Wobei zu präzisieren ist: In Paris gibt es im Unterschied zu Deutschland kaum „Querdenker“-Kundgebungen.

Vielleicht, weil in Frankreich jeder ein Querdenker ist. Denn das Maskentragen ist für den „Citoyen“ keine kollektive Frage, sondern eine der individuellen Freiheit. Wenn er will, holt er sich morgens ein Baguette, ohne eine Maske anzuziehen. Und wer ihn an das Obligatorium erinnert, wird im besten Fall angefaucht. In einer Boulangerie wurde eine Krankenschwester zusammengeschlagen, in einer Wäscherei ein Familienvater mit Baseballschlägern malträtiert – nur weil sie an die Maskenpflicht erinnert hatten.

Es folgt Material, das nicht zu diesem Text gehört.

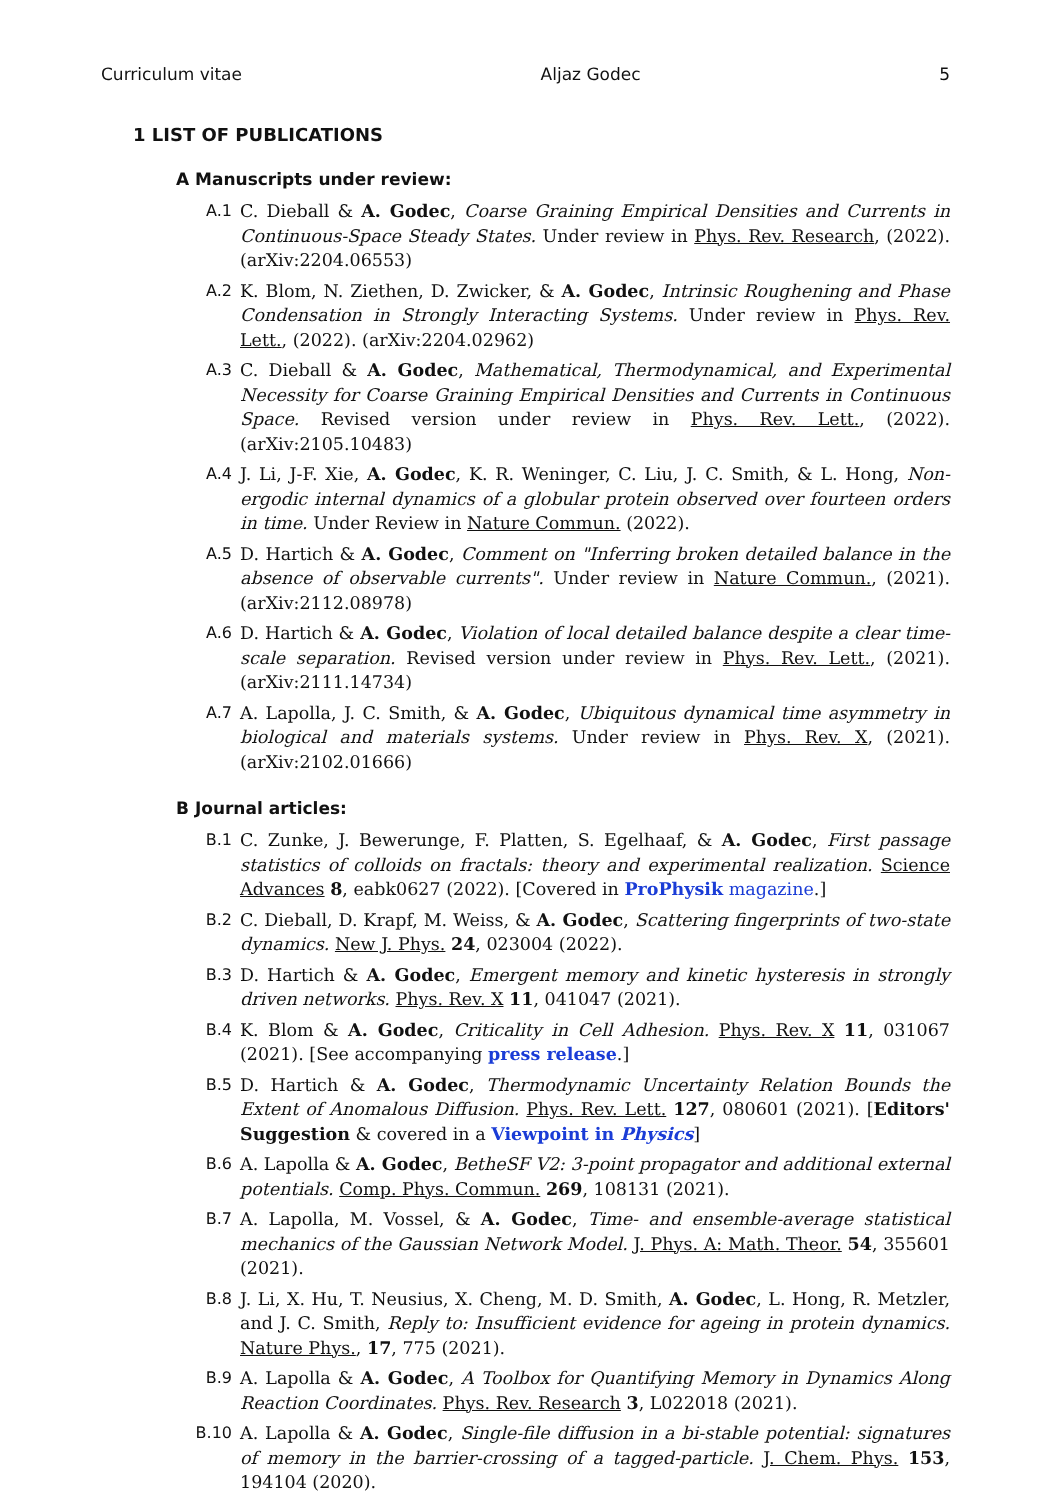Curriculum vitae Aljaz Godec 5
1 LIST OF PUBLICATIONS
A Manuscripts under review:
A.1 C. Dieball & A. Godec, Coarse Graining Empirical Densities and Currents in Continuous-Space Steady States. Under review in Phys. Rev. Research, (2022). (arXiv:2204.06553)
A.2 K. Blom, N. Ziethen, D. Zwicker, & A. Godec, Intrinsic Roughening and Phase Condensation in Strongly Interacting Systems. Under review in Phys. Rev. Lett., (2022). (arXiv:2204.02962)
A.3 C. Dieball & A. Godec, Mathematical, Thermodynamical, and Experimental Necessity for Coarse Graining Empirical Densities and Currents in Continuous Space. Revised version under review in Phys. Rev. Lett., (2022). (arXiv:2105.10483)
A.4 J. Li, J-F. Xie, A. Godec, K. R. Weninger, C. Liu, J. C. Smith, & L. Hong, Non-ergodic internal dynamics of a globular protein observed over fourteen orders in time. Under Review in Nature Commun. (2022).
A.5 D. Hartich & A. Godec, Comment on "Inferring broken detailed balance in the absence of observable currents". Under review in Nature Commun., (2021). (arXiv:2112.08978)
A.6 D. Hartich & A. Godec, Violation of local detailed balance despite a clear time-scale separation. Revised version under review in Phys. Rev. Lett., (2021). (arXiv:2111.14734)
A.7 A. Lapolla, J. C. Smith, & A. Godec, Ubiquitous dynamical time asymmetry in biological and materials systems. Under review in Phys. Rev. X, (2021). (arXiv:2102.01666)
B Journal articles:
B.1 C. Zunke, J. Bewerunge, F. Platten, S. Egelhaaf, & A. Godec, First passage statistics of colloids on fractals: theory and experimental realization. Science Advances 8, eabk0627 (2022). [Covered in ProPhysik magazine.]
B.2 C. Dieball, D. Krapf, M. Weiss, & A. Godec, Scattering fingerprints of two-state dynamics. New J. Phys. 24, 023004 (2022).
B.3 D. Hartich & A. Godec, Emergent memory and kinetic hysteresis in strongly driven networks. Phys. Rev. X 11, 041047 (2021).
B.4 K. Blom & A. Godec, Criticality in Cell Adhesion. Phys. Rev. X 11, 031067 (2021). [See accompanying press release.]
B.5 D. Hartich & A. Godec, Thermodynamic Uncertainty Relation Bounds the Extent of Anomalous Diffusion. Phys. Rev. Lett. 127, 080601 (2021). [Editors' Suggestion & covered in a Viewpoint in Physics]
B.6 A. Lapolla & A. Godec, BetheSF V2: 3-point propagator and additional external potentials. Comp. Phys. Commun. 269, 108131 (2021).
B.7 A. Lapolla, M. Vossel, & A. Godec, Time- and ensemble-average statistical mechanics of the Gaussian Network Model. J. Phys. A: Math. Theor. 54, 355601 (2021).
B.8 J. Li, X. Hu, T. Neusius, X. Cheng, M. D. Smith, A. Godec, L. Hong, R. Metzler, and J. C. Smith, Reply to: Insufficient evidence for ageing in protein dynamics. Nature Phys., 17, 775 (2021).
B.9 A. Lapolla & A. Godec, A Toolbox for Quantifying Memory in Dynamics Along Reaction Coordinates. Phys. Rev. Research 3, L022018 (2021).
B.10 A. Lapolla & A. Godec, Single-file diffusion in a bi-stable potential: signatures of memory in the barrier-crossing of a tagged-particle. J. Chem. Phys. 153, 194104 (2020).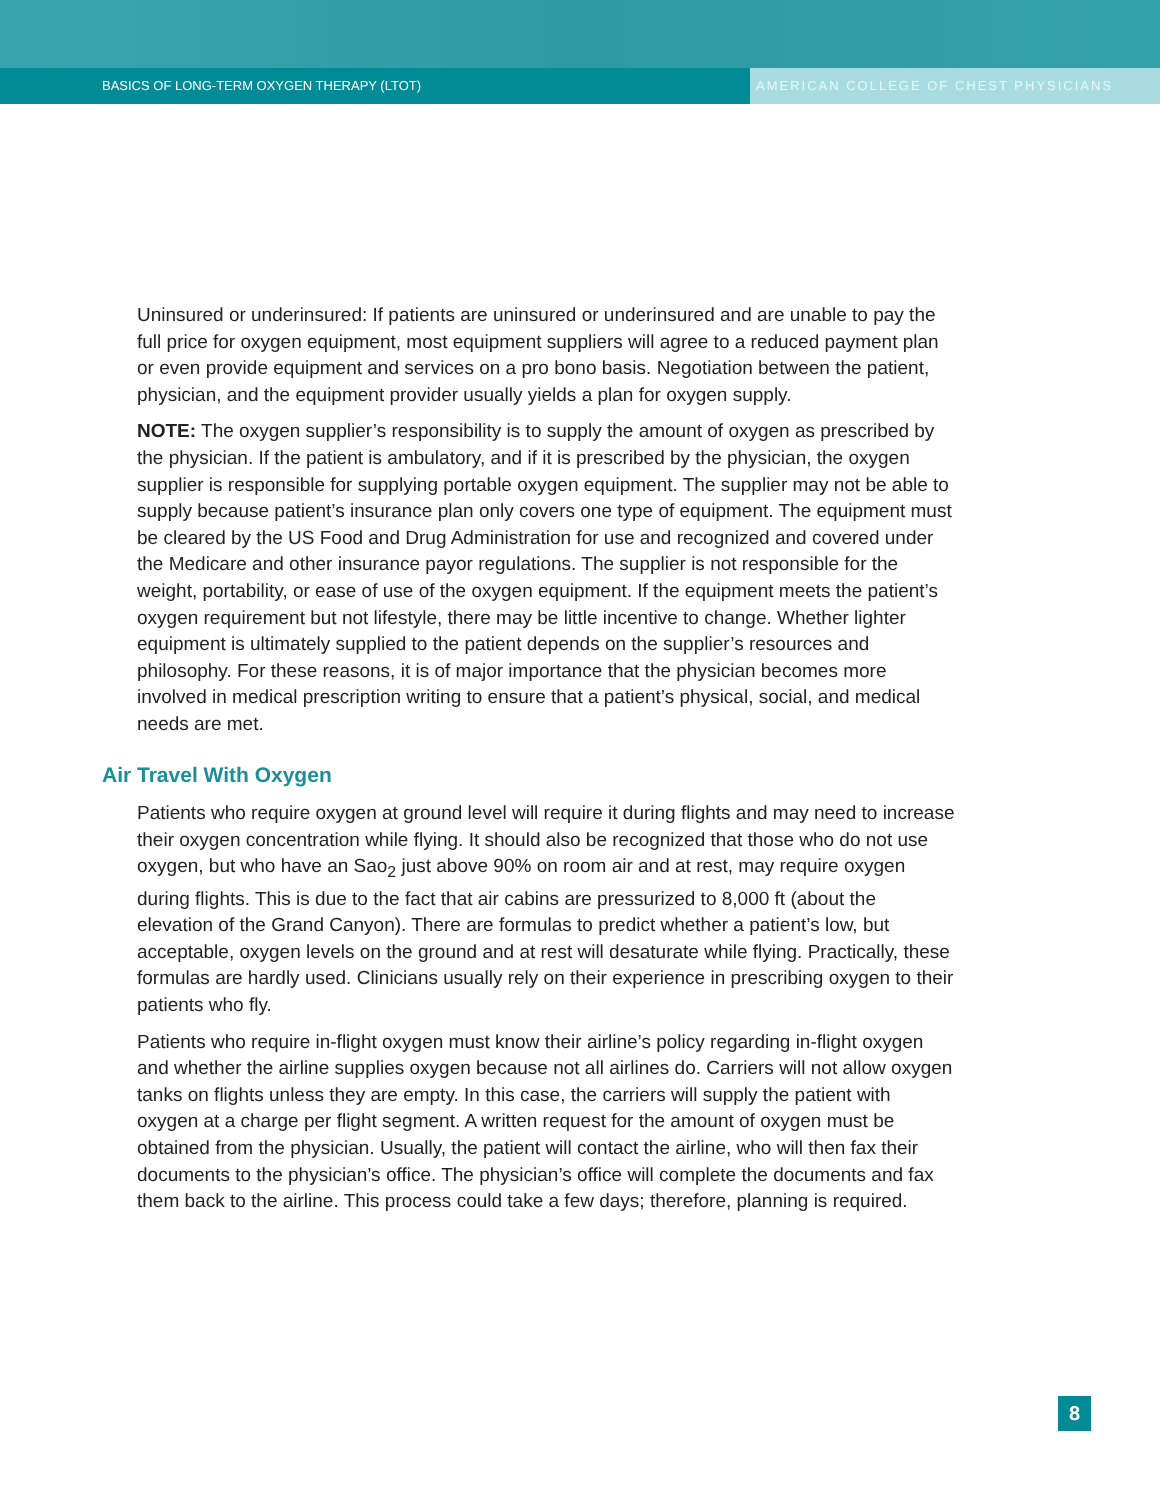BASICS OF LONG-TERM OXYGEN THERAPY (LTOT)
AMERICAN COLLEGE OF CHEST PHYSICIANS
Uninsured or underinsured: If patients are uninsured or underinsured and are unable to pay the full price for oxygen equipment, most equipment suppliers will agree to a reduced payment plan or even provide equipment and services on a pro bono basis. Negotiation between the patient, physician, and the equipment provider usually yields a plan for oxygen supply.
NOTE: The oxygen supplier’s responsibility is to supply the amount of oxygen as prescribed by the physician. If the patient is ambulatory, and if it is prescribed by the physician, the oxygen supplier is responsible for supplying portable oxygen equipment. The supplier may not be able to supply because patient’s insurance plan only covers one type of equipment. The equipment must be cleared by the US Food and Drug Administration for use and recognized and covered under the Medicare and other insurance payor regulations. The supplier is not responsible for the weight, portability, or ease of use of the oxygen equipment. If the equipment meets the patient’s oxygen requirement but not lifestyle, there may be little incentive to change. Whether lighter equipment is ultimately supplied to the patient depends on the supplier’s resources and philosophy. For these reasons, it is of major importance that the physician becomes more involved in medical prescription writing to ensure that a patient’s physical, social, and medical needs are met.
Air Travel With Oxygen
Patients who require oxygen at ground level will require it during flights and may need to increase their oxygen concentration while flying. It should also be recognized that those who do not use oxygen, but who have an Sao<sub>2</sub> just above 90% on room air and at rest, may require oxygen during flights. This is due to the fact that air cabins are pressurized to 8,000 ft (about the elevation of the Grand Canyon). There are formulas to predict whether a patient’s low, but acceptable, oxygen levels on the ground and at rest will desaturate while flying. Practically, these formulas are hardly used. Clinicians usually rely on their experience in prescribing oxygen to their patients who fly.
Patients who require in-flight oxygen must know their airline’s policy regarding in-flight oxygen and whether the airline supplies oxygen because not all airlines do. Carriers will not allow oxygen tanks on flights unless they are empty. In this case, the carriers will supply the patient with oxygen at a charge per flight segment. A written request for the amount of oxygen must be obtained from the physician. Usually, the patient will contact the airline, who will then fax their documents to the physician’s office. The physician’s office will complete the documents and fax them back to the airline. This process could take a few days; therefore, planning is required.
8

Macron spürt den Unwillen im Volk. Er gibt sich mittlerweile nicht mehr martialisch, sondern fast schon milde. Auch damit findet der Präsident aber nicht den richtigen Ton. Statt seinen Landsleuten Halt in schwierigen Zeiten zu geben, verschanzte er sich lieber in seiner Sommerresidenz, dem Fort de Brégançon an der Côte d’Azur. Dort empfing er Angela Merkel mit Kopfneigen auf Distanz. Anders all jene Franzosen, die sich diesen Sommer auf Ferien mit dem Familienclan beschränkten: Wie „Le Monde“ berichtet, begrüßte man sich im Landhaus der Großeltern partout mit dem obligaten Wangenküsschen, „la bise“. Jüngere tanzten eng auf Ravepartys in den Cevennen, Ältere bräunten am FKK-Strand in Cap d’Agde. Dort schnellen die Infektionszahlen nun gefährlich in die Höhe, landesweit wurde an diesem Wochenende sogar ein Rekord von beinahe 9000 Neuinfektionen an einem Tag erzielt.

Das ist der Preis für einen Sommer, in dem die Franzosen endlich wieder leben, frei atmen, sich näher kommen wollten. Man kann es ihnen nachfühlen nach den harten Restriktionen der Vormonate.